Saved data entries:

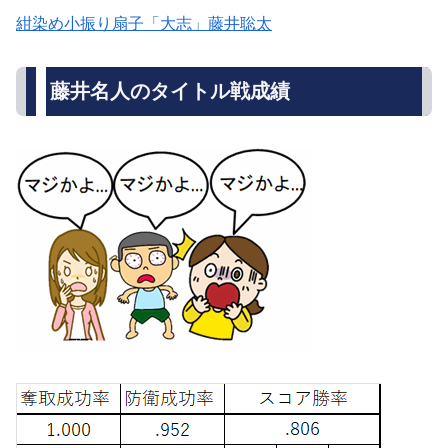
紺染め小振り扇子「大志」藤井聡太
藤井名人のタイトル戦成績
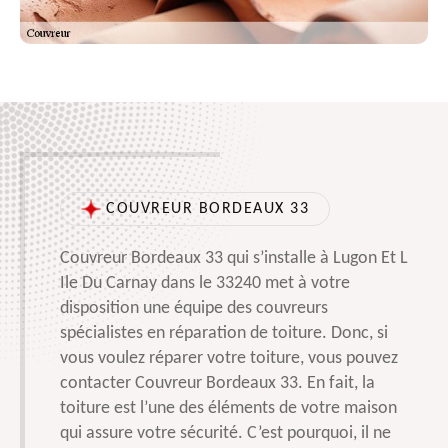
COUVREUR BORDEAUX 33
Couvreur Bordeaux 33 qui s’installe à Lugon Et L
Ile Du Carnay dans le 33240 met à votre
disposition une équipe des couvreurs
spécialistes en réparation de toiture. Donc, si
vous voulez réparer votre toiture, vous pouvez
contacter Couvreur Bordeaux 33. En fait, la
toiture est l’une des éléments de votre maison
qui assure votre sécurité. C’est pourquoi, il ne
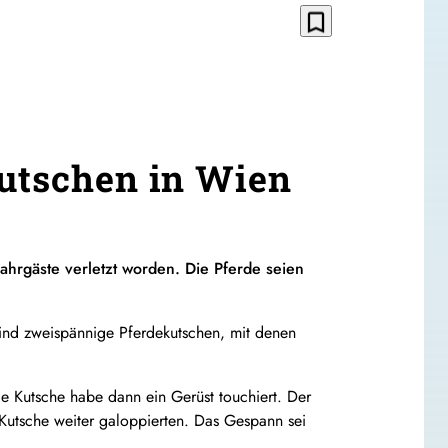
bookmark_border
eutschen in Wien
Fahrgäste verletzt worden. Die Pferde seien
ind zweispännige Pferdekutschen, mit denen
ie Kutsche habe dann ein Gerüst touchiert. Der
Kutsche weiter galoppierten. Das Gespann sei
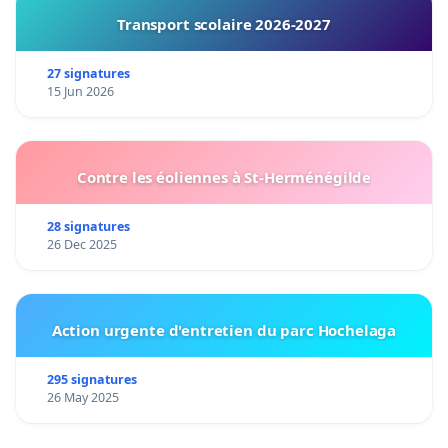
Transport scolaire 2026-2027
27 signatures
15 Jun 2026
Contre les éoliennes à St-Herménégilde
28 signatures
26 Dec 2025
Action urgente d'entretien du parc Hochelaga
295 signatures
26 May 2025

- [Request] Return all the lines above exactly; none of the pictures should appear.

- [Exercise response]
紺染め小振り扇子「大志」藤井聡太
藤井名人のタイトル戦成績
COUVREUR BORDEAUX 33
Couvreur Bordeaux 33 qui s’installe à Lugon Et L
Ile Du Carnay dans le 33240 met à votre
disposition une équipe des couvreurs
spécialistes en réparation de toiture. Donc, si
vous voulez réparer votre toiture, vous pouvez
contacter Couvreur Bordeaux 33. En fait, la
toiture est l’une des éléments de votre maison
qui assure votre sécurité. C’est pourquoi, il ne
bookmark_border
eutschen in Wien
Fahrgäste verletzt worden. Die Pferde seien
ind zweispännige Pferdekutschen, mit denen
ie Kutsche habe dann ein Gerüst touchiert. Der
Kutsche weiter galoppierten. Das Gespann sei
Transport scolaire 2026-2027
27 signatures
15 Jun 2026
Contre les éoliennes à St-Herménégilde
28 signatures
26 Dec 2025
Action urgente d'entretien du parc Hochelaga
295 signatures
26 May 2025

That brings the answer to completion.